A very small number – between 5–10% of breast cancers are thought to be related to inherited faulty genes. The two main breast cancer genes are BRCA1 and BRCA2. Other genes connected with breast cancer have been identified but these increase the risk of breast cancer only slightly whereas 40–80% of women with faulty BRCA1 and BRCA2 genes get breast cancer.

If you have any of the following in your family, you might want to speak to your doctor:

  • Three close blood relatives (from the same side of the family) who developed breast or ovarian cancer at any age
  • Two close relatives (from the same side of the family) who developed breast or ovarian cancer under the age of 60
  • One close relative who developed breast cancer under the age of 40
  • A case of breast cancer in a male relative
  • A relative with cancer in both breasts.

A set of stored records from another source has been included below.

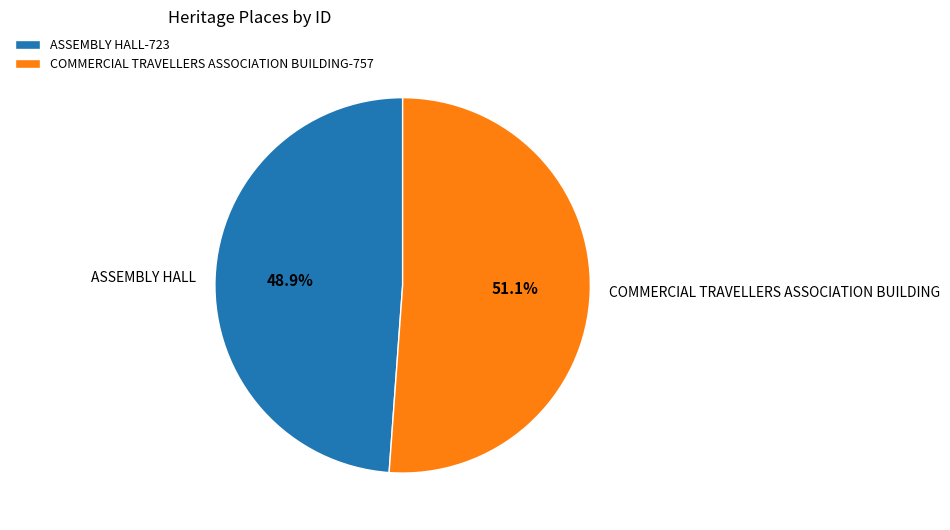

What is the smallest slice in the pie chart?

ASSEMBLY HALL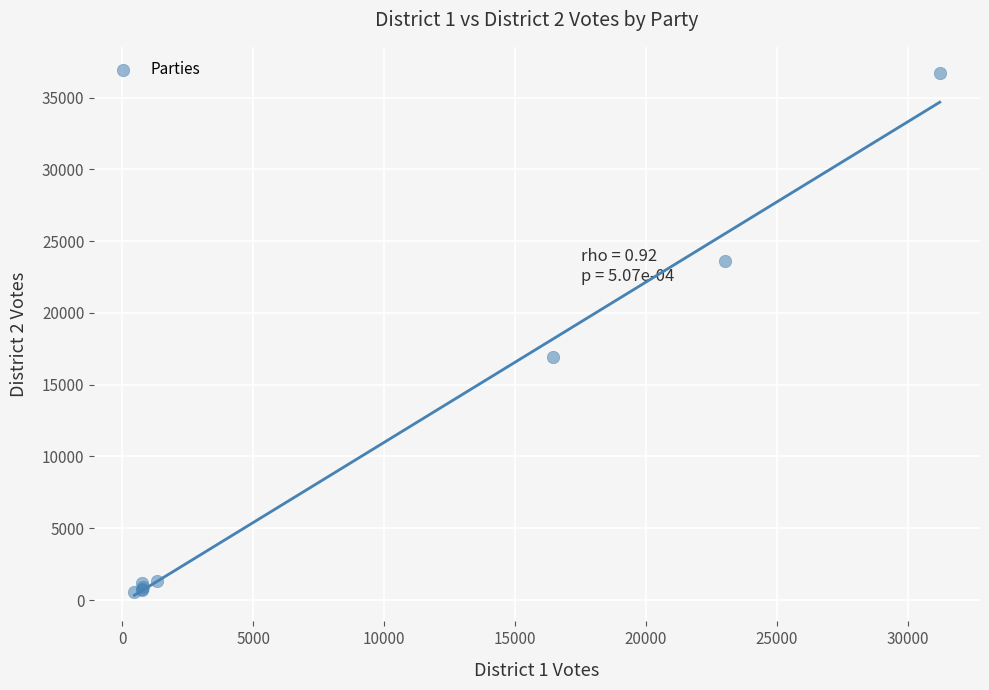

What Y value in the scatter plot is closest to 18653?

16943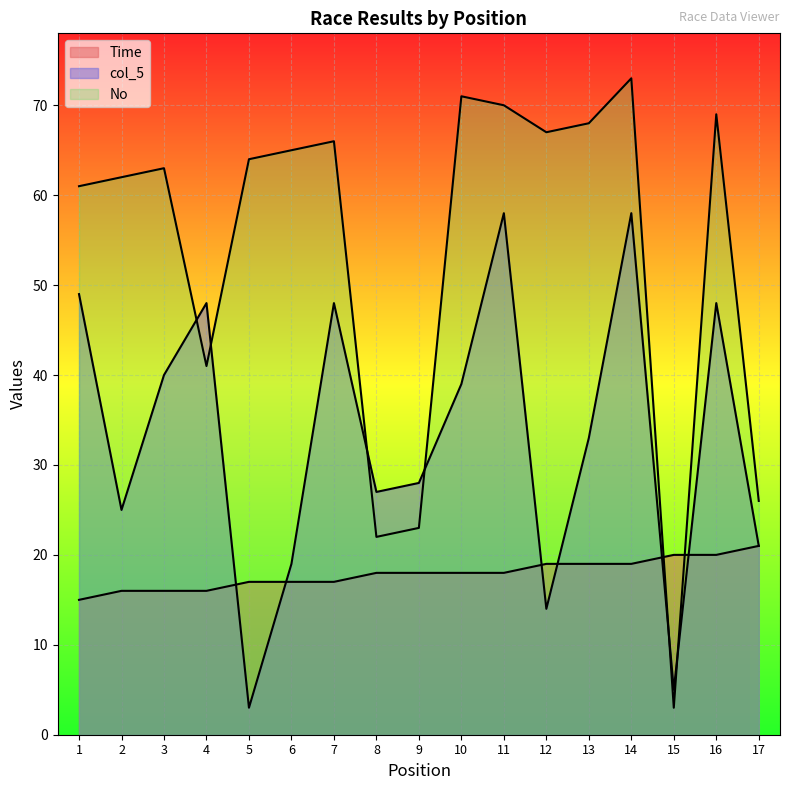

How many distinct data groups are displayed?

3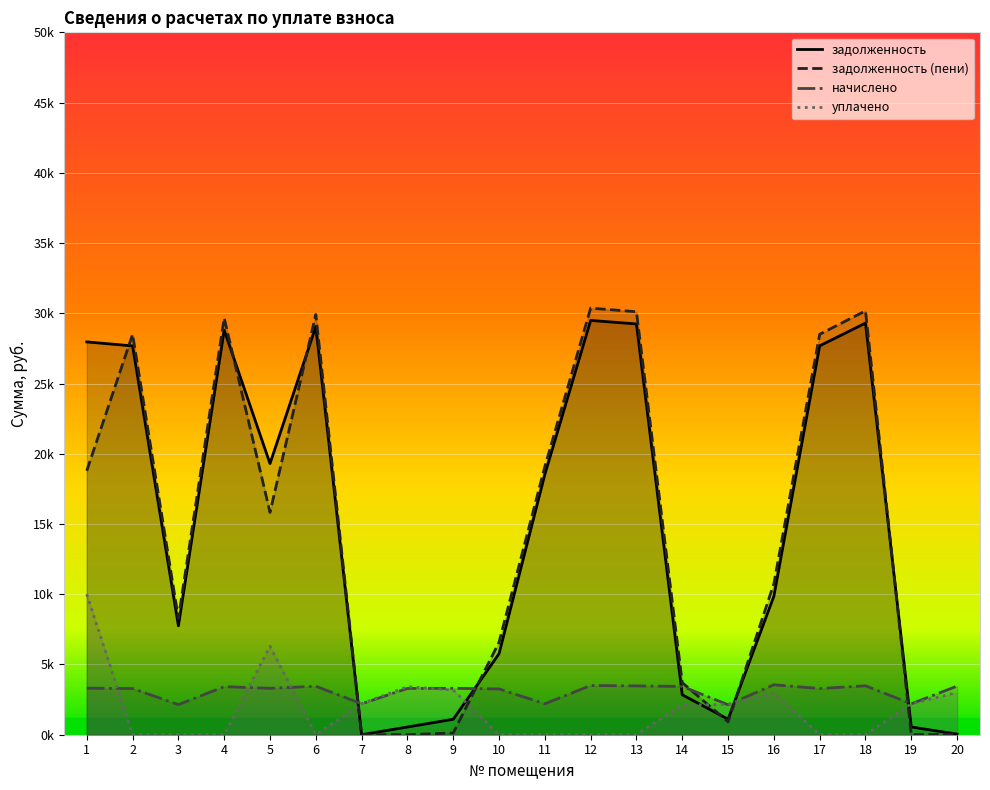

At which label does начислено first exceed 3303?

1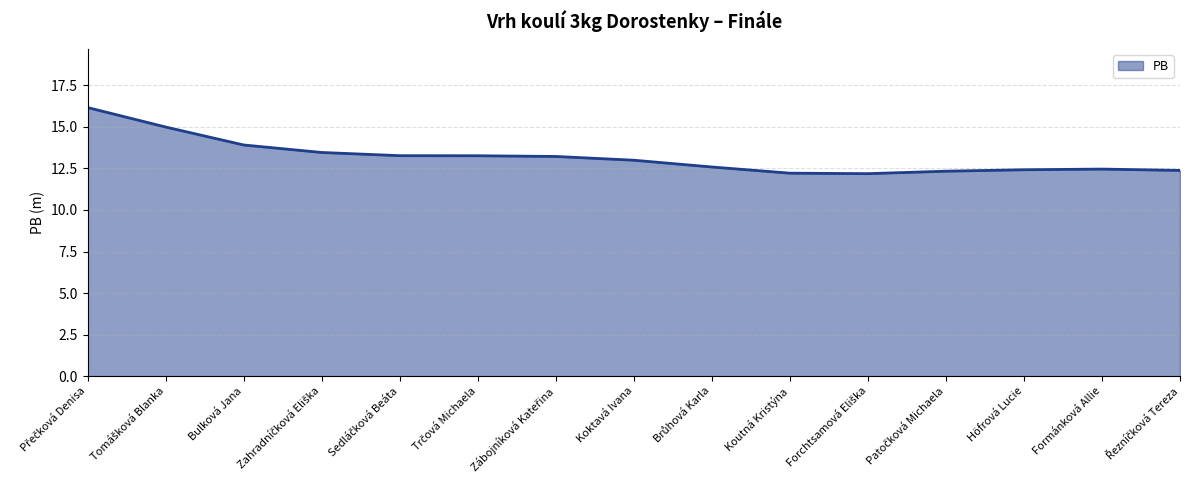

Read the value at Formánková Allie.

12.5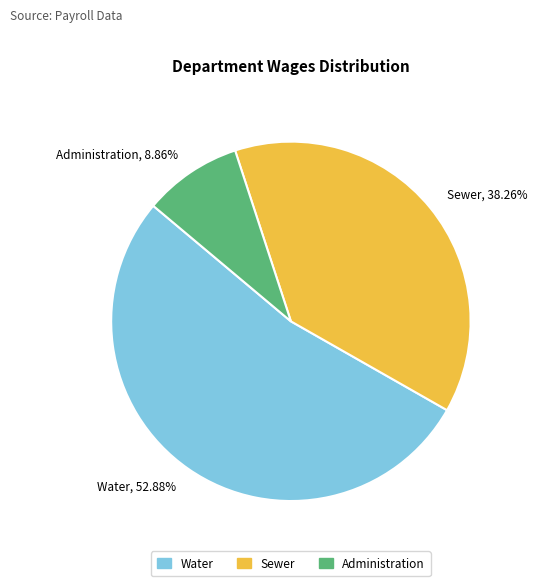

Does Water account for over 50% of the chart?

Yes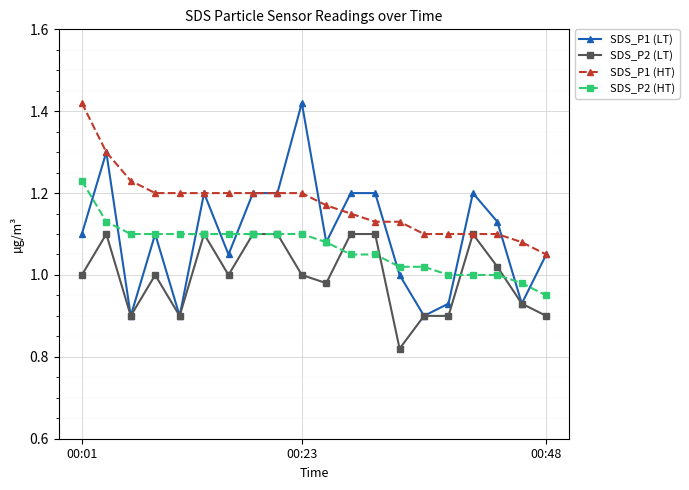

What are all the series names shown in the legend?

SDS_P1 (LT), SDS_P2 (LT), SDS_P1 (HT), SDS_P2 (HT)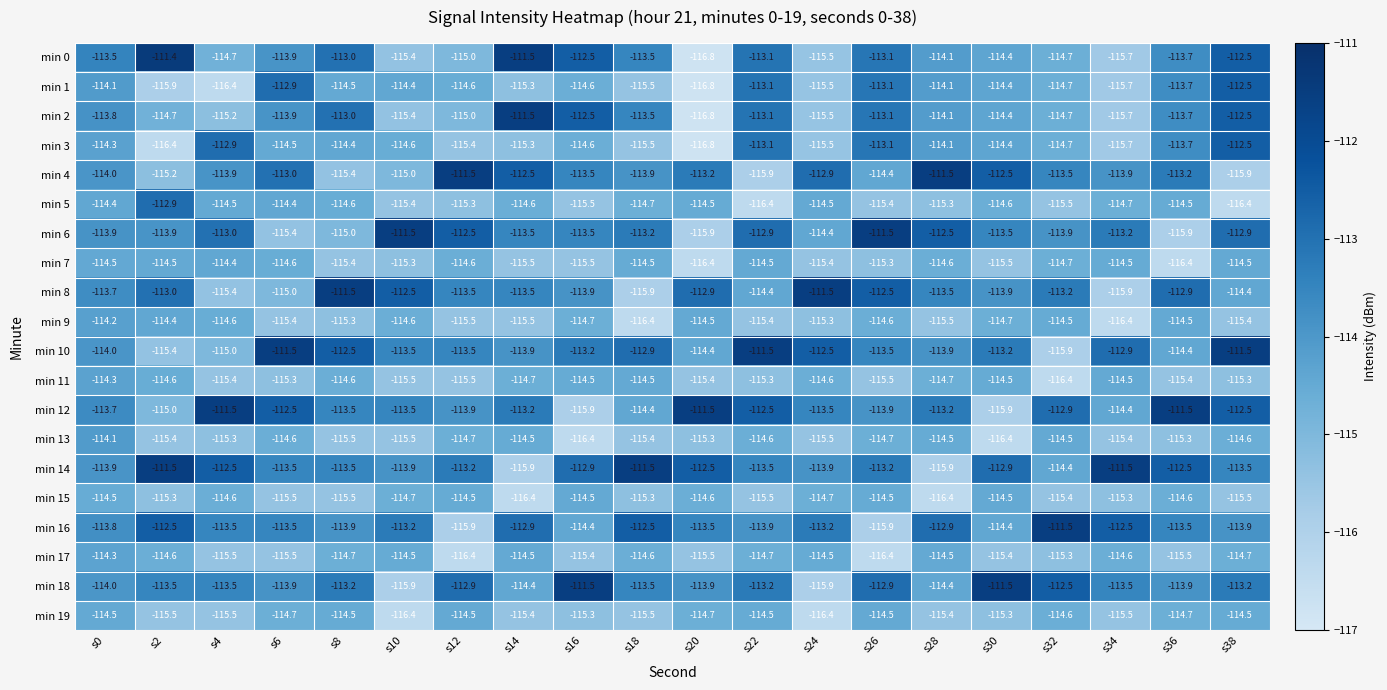

Count the min 11 values in the range -115 to -114.

10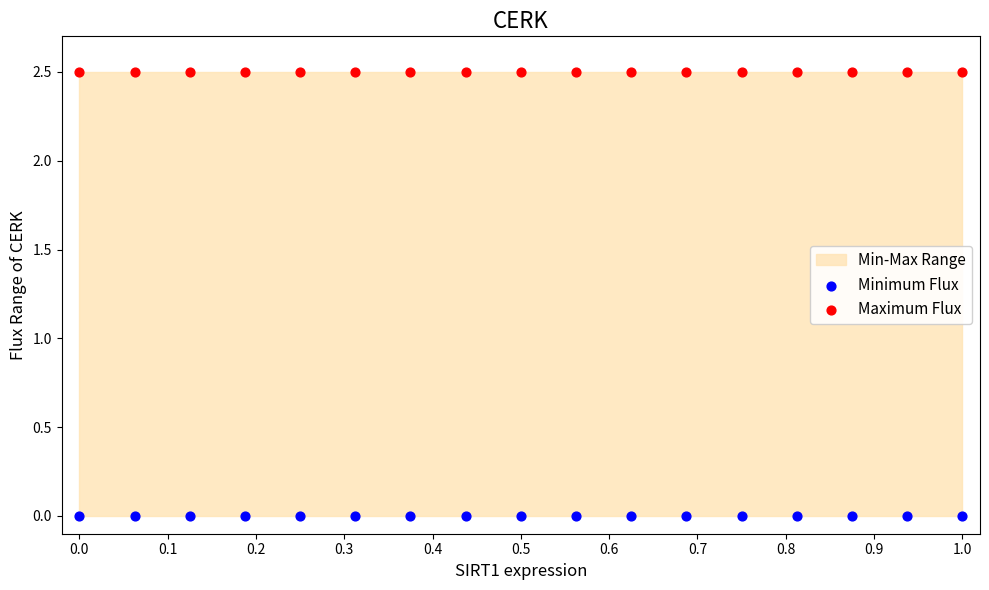

Which series contains the highest Y value?

Maximum Flux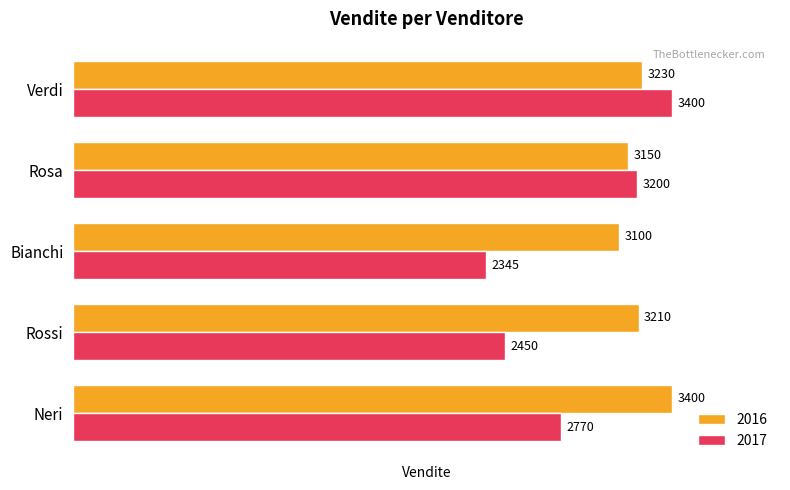

At which category does the chart reach its minimum across all series?

Bianchi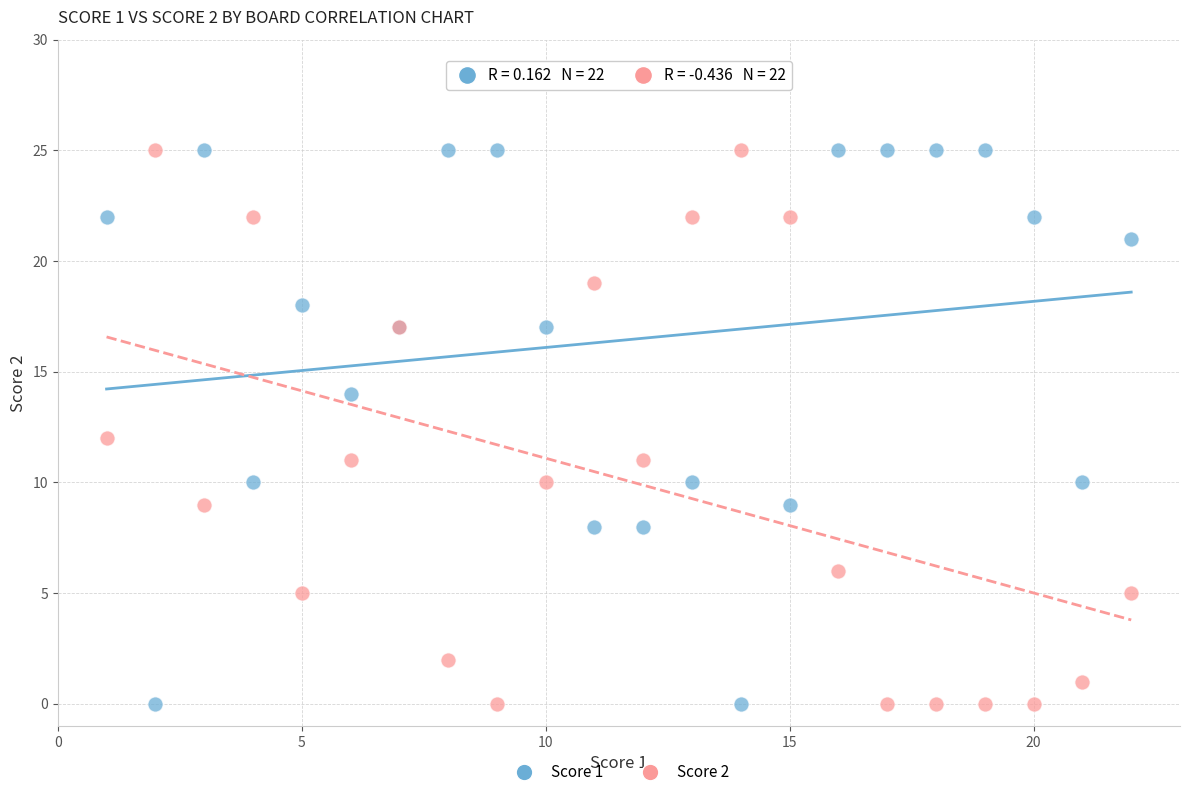

What is the X range (max minus min) for the scatter plot?

21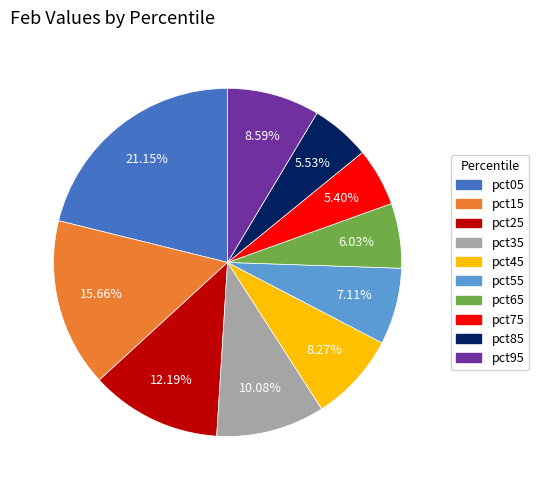

To the nearest percent, what is the average slice percentage?

10%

Your close relatives are your parents, children, brothers and sisters. These are called your first degree relatives.

Symptoms of breast cancer

In most women, breast cancer is first noticed as a painless lump in the breast.

Other signs may include:

  • A change in the size or shape of a breast
  • Dimpling of the skin of the breast
  • A thickening in the breast tissue
  • A nipple becoming inverted (turned in)
  • A lump or thickening behind the nipple
  • A rash (like eczema) affecting the nipple
  • A bloodstained discharge from the nipple (this is very rare)
  • A swelling or lump in the armpit.

Pain in the breast is usually not a symptom of breast cancer. In fact, many healthy women find that their breasts feel lumpy and tender before a period. Some types of benign breast lumps can be painful.